Consider the simple phrase “This bottle contains a bee”, is there a single word that would fit the formulation of “This bee [someword] a bottle”?

This is for a taxonomy of edges in a graph where a node might mention another node and that mention can be classed as a particular type. For “contains” the mention could occur at either end of the edge (e.g. “France contains Paris”, or “Paris [someword] France”).

This is subtly different from equivalence establishing mentions where the edge classification means the same in both directions. For example: “France is Bacon” implies “Bacon is France” (as well as an ignorance of late 16th C history).

Some examples to work from:

  • This bottle contains the bee; The bee ____ this bottle.
  • Europe contains France; France _____ Europe.
  • France contains Paris; Paris _____ France.
  • The forest contains the temple; the temple _____ the forest.

Solution 1:

The opposite of "contain" would be unloose, free, exposed, or exclude, so I don't think that is what the OP had in mind.

The simplest solution is "in".

The bee is in the bottle, France is in Europe, Paris is in France, etc.

But if you want a fancier word, encapsulated, might tick the container. Thus,

the bee is encapsulated by the bottle.

Solution 2:

It is not very idiomatic, but occupy fits your bee sample:

2 a :to take up (a place or extent in space)

  • this chair is occupied
  • the fireplace will occupy this corner of the room

4 :to reside in as an owner or tenant

  • occupies an apartment on a two-year lease

Merriam-Webster

However, the construction change you are trying can be considered to be a change to passive voice. So, the verb contains would change to is contained by (noted in comments to your question). A shortened form would be is in or is within.

Solution 3:

I understand you are looking for a technical word that expresses in common English the opposite predicate (function returning true or false) of contains. The verb occupy might work in real life examples, but does not seem exactly applicable to your use case with a graph.

I would suggest a solution by using a little lateral thinking. We can start with an analogy: in a programming language, you would express this with a function named is_in or belongs_to.

We could "not mind manoeuvers and go straight at them", i.e. use the same device in normal English:

This bottle contains the bee; The bee is-in this bottle.

Europe contains France; France is-in Europe.

France contains Paris; Paris is-in France.

The forest contains the temple; the temple is-in the forest.

Non-technical people might initially frown at the hyphen, but would understand the meaning at once.

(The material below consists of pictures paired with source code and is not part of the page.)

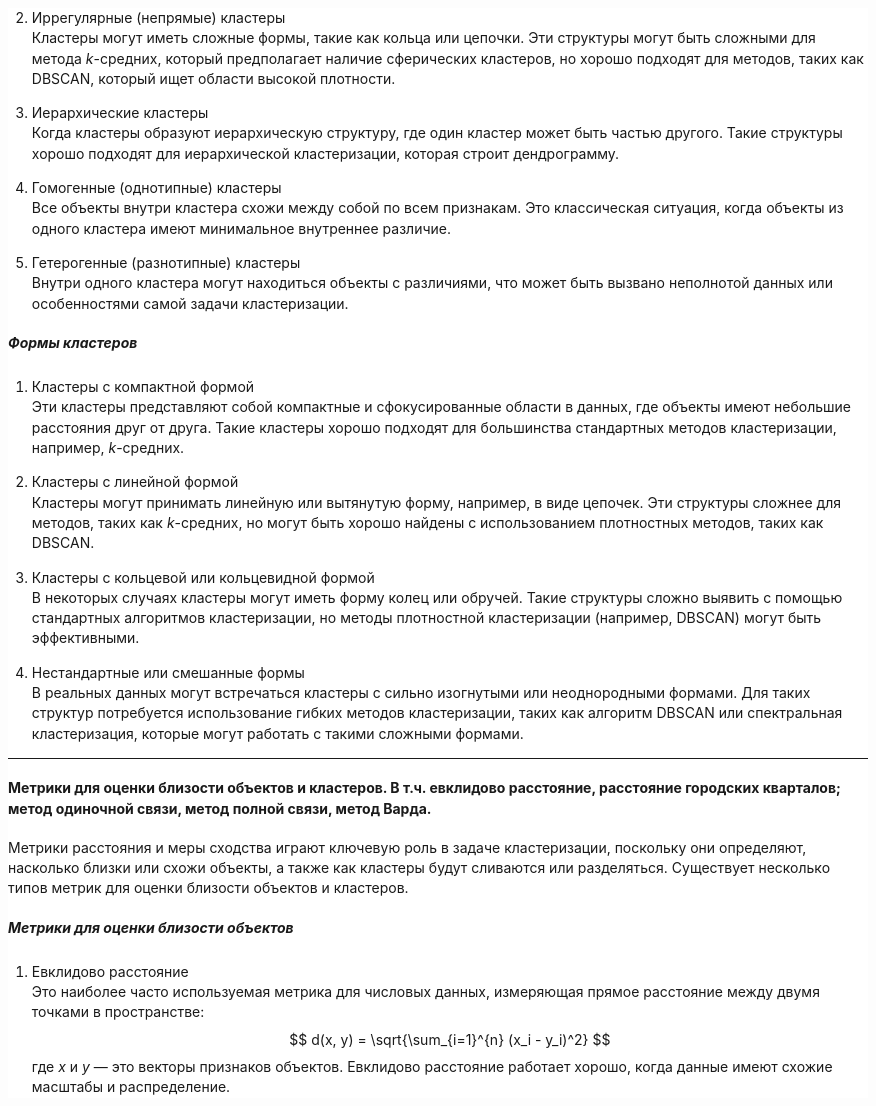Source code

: 2. Иррегулярные (непрямые) кластеры  
   Кластеры могут иметь сложные формы, такие как кольца или цепочки. Эти структуры могут быть сложными для метода $k$-средних, который предполагает наличие сферических кластеров, но хорошо подходят для методов, таких как DBSCAN, который ищет области высокой плотности.

3. Иерархические кластеры  
   Когда кластеры образуют иерархическую структуру, где один кластер может быть частью другого. Такие структуры хорошо подходят для иерархической кластеризации, которая строит дендрограмму.

4. Гомогенные (однотипные) кластеры  
   Все объекты внутри кластера схожи между собой по всем признакам. Это классическая ситуация, когда объекты из одного кластера имеют минимальное внутреннее различие.

5. Гетерогенные (разнотипные) кластеры  
   Внутри одного кластера могут находиться объекты с различиями, что может быть вызвано неполнотой данных или особенностями самой задачи кластеризации.

##### Формы кластеров
1. Кластеры с компактной формой  
   Эти кластеры представляют собой компактные и сфокусированные области в данных, где объекты имеют небольшие расстояния друг от друга. Такие кластеры хорошо подходят для большинства стандартных методов кластеризации, например, $k$-средних.

2. Кластеры с линейной формой  
   Кластеры могут принимать линейную или вытянутую форму, например, в виде цепочек. Эти структуры сложнее для методов, таких как $k$-средних, но могут быть хорошо найдены с использованием плотностных методов, таких как DBSCAN.

3. Кластеры с кольцевой или кольцевидной формой  
   В некоторых случаях кластеры могут иметь форму колец или обручей. Такие структуры сложно выявить с помощью стандартных алгоритмов кластеризации, но методы плотностной кластеризации (например, DBSCAN) могут быть эффективными.

4. Нестандартные или смешанные формы  
   В реальных данных могут встречаться кластеры с сильно изогнутыми или неоднородными формами. Для таких структур потребуется использование гибких методов кластеризации, таких как алгоритм DBSCAN или спектральная кластеризация, которые могут работать с такими сложными формами.

---

#### Метрики для оценки близости объектов и кластеров. В т.ч. евклидово расстояние, расстояние городских кварталов; метод одиночной связи, метод полной связи, метод Варда.

Метрики расстояния и меры сходства играют ключевую роль в задаче кластеризации, поскольку они определяют, насколько близки или схожи объекты, а также как кластеры будут сливаются или разделяться. Существует несколько типов метрик для оценки близости объектов и кластеров.
##### Метрики для оценки близости объектов

1. Евклидово расстояние  
   Это наиболее часто используемая метрика для числовых данных, измеряющая прямое расстояние между двумя точками в пространстве:
   $$
   d(x, y) = \sqrt{\sum_{i=1}^{n} (x_i - y_i)^2}
   $$
   где $x$ и $y$ — это векторы признаков объектов. Евклидово расстояние работает хорошо, когда данные имеют схожие масштабы и распределение.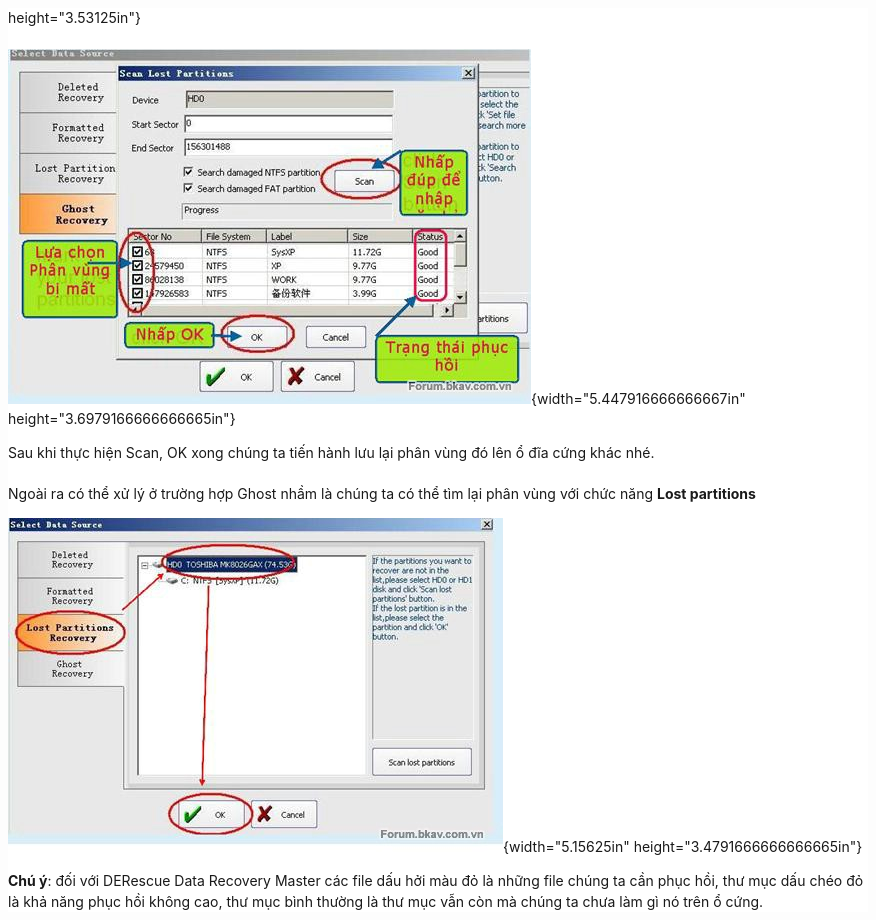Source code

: height="3.53125in"}\
\
![](3.6.5-huong-dan-su-dung-phan-mem-cuu-du-lieu-hdd-media/media/image41.jpeg){width="5.447916666666667in"
height="3.6979166666666665in"}

Sau khi thực hiện Scan, OK xong chúng ta tiến hành lưu lại phân vùng đó
lên ổ đĩa cứng khác nhé.\
\
Ngoài ra có thể xử lý ở trường hợp Ghost nhầm là chúng ta có thể tìm lại
phân vùng với chức năng **Lost partitions**

![](3.6.5-huong-dan-su-dung-phan-mem-cuu-du-lieu-hdd-media/media/image42.jpeg){width="5.15625in"
height="3.4791666666666665in"}

**Chú ý**: đối với DERescue Data Recovery Master các file dấu hởi màu đỏ
là những file chúng ta cần phục hồi, thư mục dấu chéo đỏ là khả năng
phục hồi không cao, thư mục bình thường là thư mục vẫn còn mà chúng ta
chưa làm gì nó trên ổ cứng.
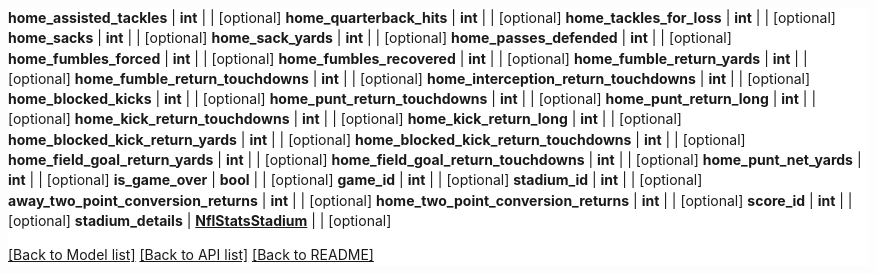 **home_assisted_tackles** | **int** |  | [optional] 
**home_quarterback_hits** | **int** |  | [optional] 
**home_tackles_for_loss** | **int** |  | [optional] 
**home_sacks** | **int** |  | [optional] 
**home_sack_yards** | **int** |  | [optional] 
**home_passes_defended** | **int** |  | [optional] 
**home_fumbles_forced** | **int** |  | [optional] 
**home_fumbles_recovered** | **int** |  | [optional] 
**home_fumble_return_yards** | **int** |  | [optional] 
**home_fumble_return_touchdowns** | **int** |  | [optional] 
**home_interception_return_touchdowns** | **int** |  | [optional] 
**home_blocked_kicks** | **int** |  | [optional] 
**home_punt_return_touchdowns** | **int** |  | [optional] 
**home_punt_return_long** | **int** |  | [optional] 
**home_kick_return_touchdowns** | **int** |  | [optional] 
**home_kick_return_long** | **int** |  | [optional] 
**home_blocked_kick_return_yards** | **int** |  | [optional] 
**home_blocked_kick_return_touchdowns** | **int** |  | [optional] 
**home_field_goal_return_yards** | **int** |  | [optional] 
**home_field_goal_return_touchdowns** | **int** |  | [optional] 
**home_punt_net_yards** | **int** |  | [optional] 
**is_game_over** | **bool** |  | [optional] 
**game_id** | **int** |  | [optional] 
**stadium_id** | **int** |  | [optional] 
**away_two_point_conversion_returns** | **int** |  | [optional] 
**home_two_point_conversion_returns** | **int** |  | [optional] 
**score_id** | **int** |  | [optional] 
**stadium_details** | [**NflStatsStadium**](NflStatsStadium.md) |  | [optional] 

[[Back to Model list]](../README.md#documentation-for-models) [[Back to API list]](../README.md#documentation-for-api-endpoints) [[Back to README]](../README.md)

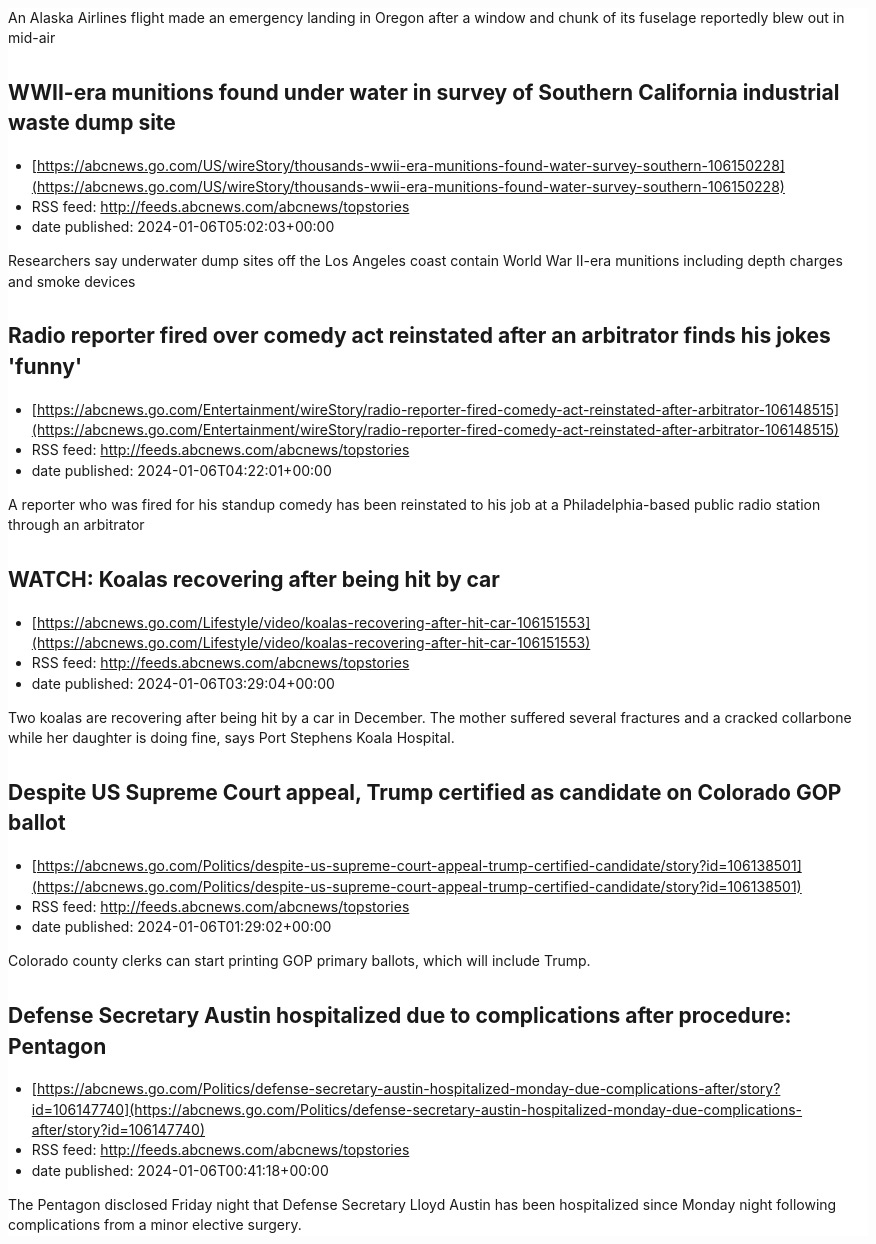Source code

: An Alaska Airlines flight made an emergency landing in Oregon after a window and chunk of its fuselage reportedly blew out in mid-air

## WWII-era munitions found under water in survey of Southern California industrial waste dump site
 - [https://abcnews.go.com/US/wireStory/thousands-wwii-era-munitions-found-water-survey-southern-106150228](https://abcnews.go.com/US/wireStory/thousands-wwii-era-munitions-found-water-survey-southern-106150228)
 - RSS feed: http://feeds.abcnews.com/abcnews/topstories
 - date published: 2024-01-06T05:02:03+00:00

Researchers say underwater dump sites off the Los Angeles coast contain World War II-era munitions including depth charges and smoke devices

## Radio reporter fired over comedy act reinstated after an arbitrator finds his jokes 'funny'
 - [https://abcnews.go.com/Entertainment/wireStory/radio-reporter-fired-comedy-act-reinstated-after-arbitrator-106148515](https://abcnews.go.com/Entertainment/wireStory/radio-reporter-fired-comedy-act-reinstated-after-arbitrator-106148515)
 - RSS feed: http://feeds.abcnews.com/abcnews/topstories
 - date published: 2024-01-06T04:22:01+00:00

A reporter who was fired for his standup comedy has been reinstated to his job at a Philadelphia-based public radio station through an arbitrator

## WATCH:  Koalas recovering after being hit by car
 - [https://abcnews.go.com/Lifestyle/video/koalas-recovering-after-hit-car-106151553](https://abcnews.go.com/Lifestyle/video/koalas-recovering-after-hit-car-106151553)
 - RSS feed: http://feeds.abcnews.com/abcnews/topstories
 - date published: 2024-01-06T03:29:04+00:00

Two koalas are recovering after being hit by a car in December. The mother suffered several fractures and a cracked collarbone while her daughter is doing fine, says Port Stephens Koala Hospital.

## Despite US Supreme Court appeal, Trump certified as candidate on Colorado GOP ballot
 - [https://abcnews.go.com/Politics/despite-us-supreme-court-appeal-trump-certified-candidate/story?id=106138501](https://abcnews.go.com/Politics/despite-us-supreme-court-appeal-trump-certified-candidate/story?id=106138501)
 - RSS feed: http://feeds.abcnews.com/abcnews/topstories
 - date published: 2024-01-06T01:29:02+00:00

Colorado county clerks can start printing GOP primary ballots, which will include Trump.

## Defense Secretary Austin hospitalized due to complications after procedure: Pentagon
 - [https://abcnews.go.com/Politics/defense-secretary-austin-hospitalized-monday-due-complications-after/story?id=106147740](https://abcnews.go.com/Politics/defense-secretary-austin-hospitalized-monday-due-complications-after/story?id=106147740)
 - RSS feed: http://feeds.abcnews.com/abcnews/topstories
 - date published: 2024-01-06T00:41:18+00:00

The Pentagon disclosed Friday night that Defense Secretary Lloyd Austin has been hospitalized since Monday night following complications from a minor elective surgery.

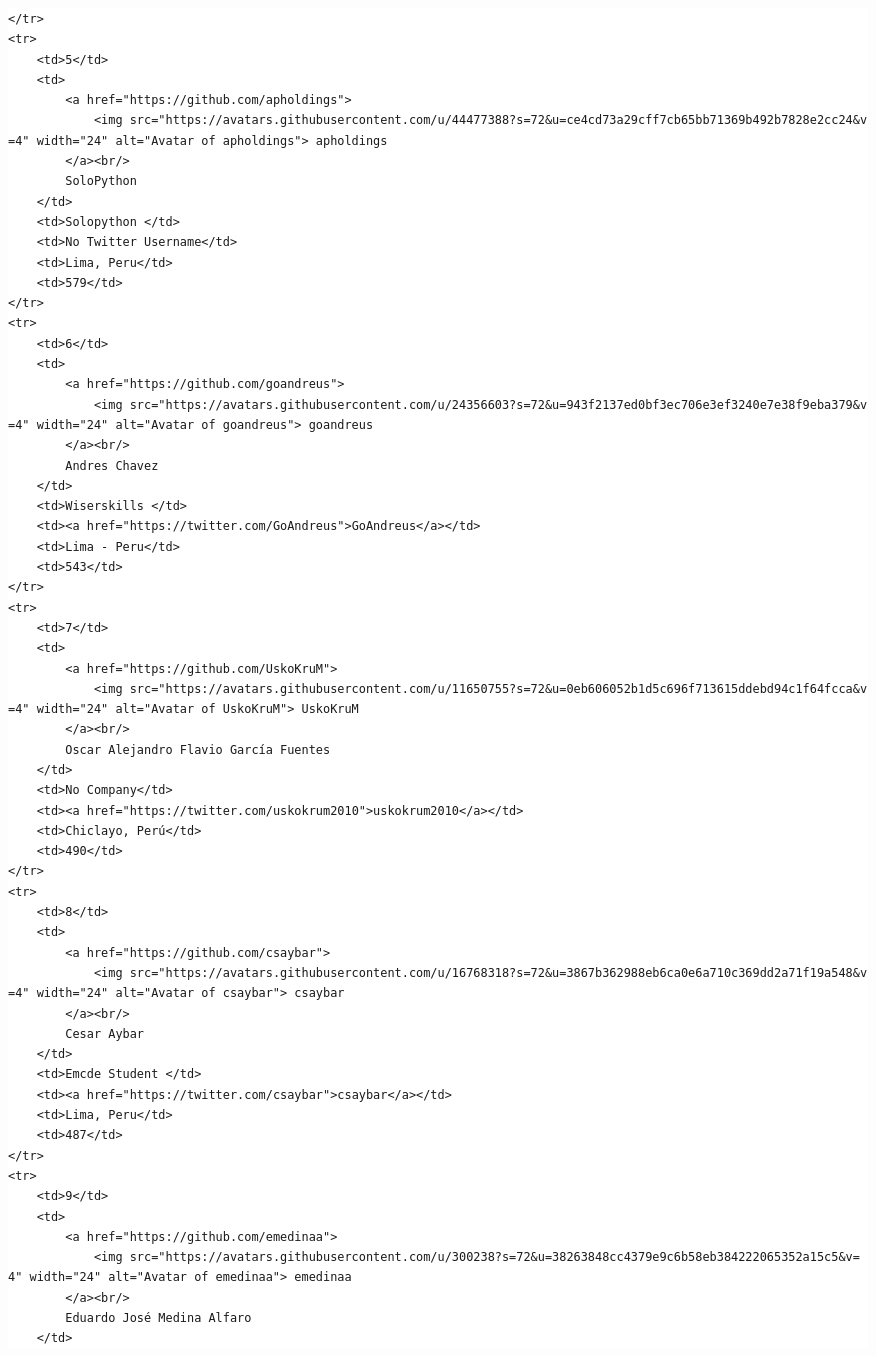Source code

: 	</tr>
	<tr>
		<td>5</td>
		<td>
			<a href="https://github.com/apholdings">
				<img src="https://avatars.githubusercontent.com/u/44477388?s=72&u=ce4cd73a29cff7cb65bb71369b492b7828e2cc24&v=4" width="24" alt="Avatar of apholdings"> apholdings
			</a><br/>
			SoloPython
		</td>
		<td>Solopython </td>
		<td>No Twitter Username</td>
		<td>Lima, Peru</td>
		<td>579</td>
	</tr>
	<tr>
		<td>6</td>
		<td>
			<a href="https://github.com/goandreus">
				<img src="https://avatars.githubusercontent.com/u/24356603?s=72&u=943f2137ed0bf3ec706e3ef3240e7e38f9eba379&v=4" width="24" alt="Avatar of goandreus"> goandreus
			</a><br/>
			Andres Chavez
		</td>
		<td>Wiserskills </td>
		<td><a href="https://twitter.com/GoAndreus">GoAndreus</a></td>
		<td>Lima - Peru</td>
		<td>543</td>
	</tr>
	<tr>
		<td>7</td>
		<td>
			<a href="https://github.com/UskoKruM">
				<img src="https://avatars.githubusercontent.com/u/11650755?s=72&u=0eb606052b1d5c696f713615ddebd94c1f64fcca&v=4" width="24" alt="Avatar of UskoKruM"> UskoKruM
			</a><br/>
			Oscar Alejandro Flavio García Fuentes
		</td>
		<td>No Company</td>
		<td><a href="https://twitter.com/uskokrum2010">uskokrum2010</a></td>
		<td>Chiclayo, Perú</td>
		<td>490</td>
	</tr>
	<tr>
		<td>8</td>
		<td>
			<a href="https://github.com/csaybar">
				<img src="https://avatars.githubusercontent.com/u/16768318?s=72&u=3867b362988eb6ca0e6a710c369dd2a71f19a548&v=4" width="24" alt="Avatar of csaybar"> csaybar
			</a><br/>
			Cesar Aybar
		</td>
		<td>Emcde Student </td>
		<td><a href="https://twitter.com/csaybar">csaybar</a></td>
		<td>Lima, Peru</td>
		<td>487</td>
	</tr>
	<tr>
		<td>9</td>
		<td>
			<a href="https://github.com/emedinaa">
				<img src="https://avatars.githubusercontent.com/u/300238?s=72&u=38263848cc4379e9c6b58eb384222065352a15c5&v=4" width="24" alt="Avatar of emedinaa"> emedinaa
			</a><br/>
			Eduardo José Medina Alfaro
		</td>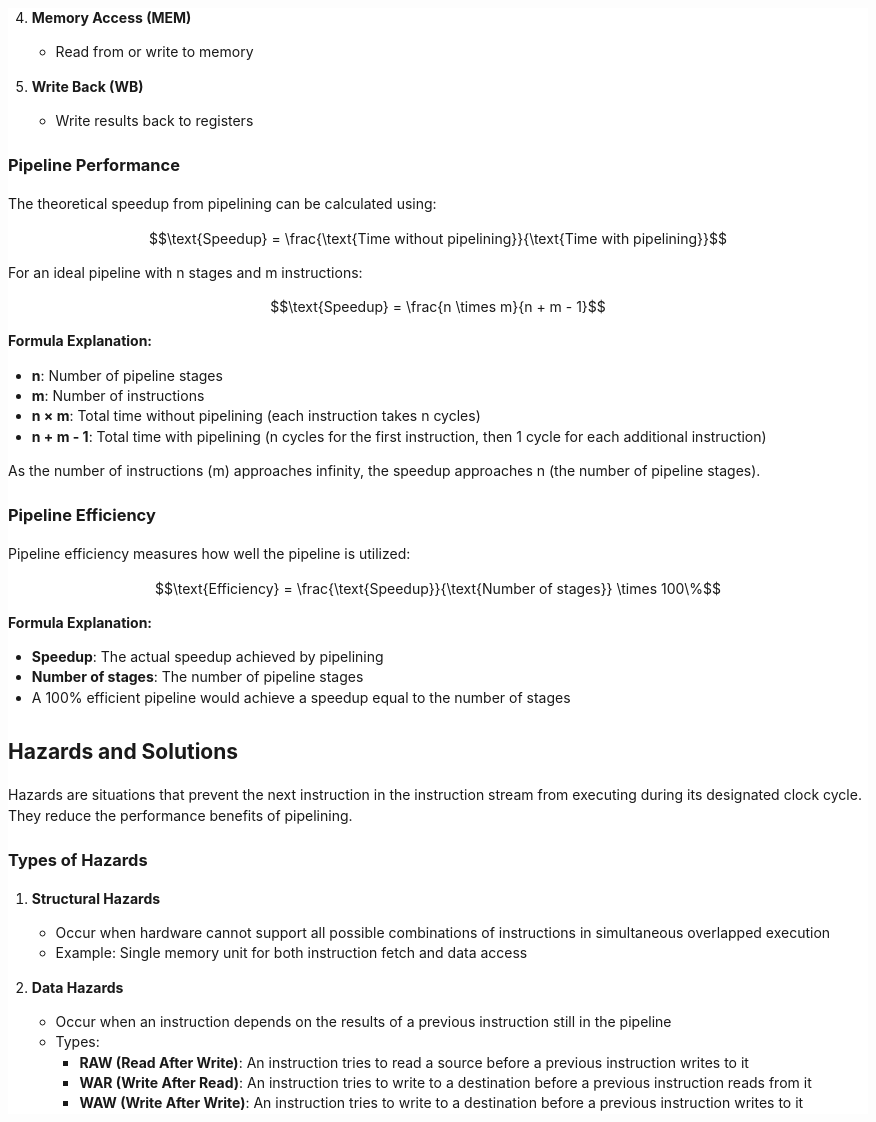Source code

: 4. **Memory Access (MEM)**
   - Read from or write to memory

5. **Write Back (WB)**
   - Write results back to registers

### Pipeline Performance

The theoretical speedup from pipelining can be calculated using:

$$\text{Speedup} = \frac{\text{Time without pipelining}}{\text{Time with pipelining}}$$

For an ideal pipeline with n stages and m instructions:

$$\text{Speedup} = \frac{n \times m}{n + m - 1}$$

**Formula Explanation:**
- **n**: Number of pipeline stages
- **m**: Number of instructions
- **n × m**: Total time without pipelining (each instruction takes n cycles)
- **n + m - 1**: Total time with pipelining (n cycles for the first instruction, then 1 cycle for each additional instruction)

As the number of instructions (m) approaches infinity, the speedup approaches n (the number of pipeline stages).

### Pipeline Efficiency

Pipeline efficiency measures how well the pipeline is utilized:

$$\text{Efficiency} = \frac{\text{Speedup}}{\text{Number of stages}} \times 100\%$$

**Formula Explanation:**
- **Speedup**: The actual speedup achieved by pipelining
- **Number of stages**: The number of pipeline stages
- A 100% efficient pipeline would achieve a speedup equal to the number of stages

## Hazards and Solutions

Hazards are situations that prevent the next instruction in the instruction stream from executing during its designated clock cycle. They reduce the performance benefits of pipelining.

### Types of Hazards

1. **Structural Hazards**
   - Occur when hardware cannot support all possible combinations of instructions in simultaneous overlapped execution
   - Example: Single memory unit for both instruction fetch and data access

2. **Data Hazards**
   - Occur when an instruction depends on the results of a previous instruction still in the pipeline
   - Types:
     - **RAW (Read After Write)**: An instruction tries to read a source before a previous instruction writes to it
     - **WAR (Write After Read)**: An instruction tries to write to a destination before a previous instruction reads from it
     - **WAW (Write After Write)**: An instruction tries to write to a destination before a previous instruction writes to it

But for people in the know, it would work exactly as a transitive verb like occupy. Let me justify this usage by calling it an idiom (phrasal verb): in principle "be in" means just "be + in". But in your mind it would be transitive phrasal verb (neologism) that means:

be-in (transitive): in a graph, to connect a mentioned node to a mentioning node (opposite of contain).

(I apologize for the awkward definition and you might find a better one.)

The hyphen is optional, but it would convey this phrasal nature of your expression without ambiguity, and would be self-evident to your readers.

The justification here is expediency, shortness, and the requirement of being understood, in a technical paper. In any case, that would require a definition note in any formal paper (and needless to say, it might be considered anathema in other contexts).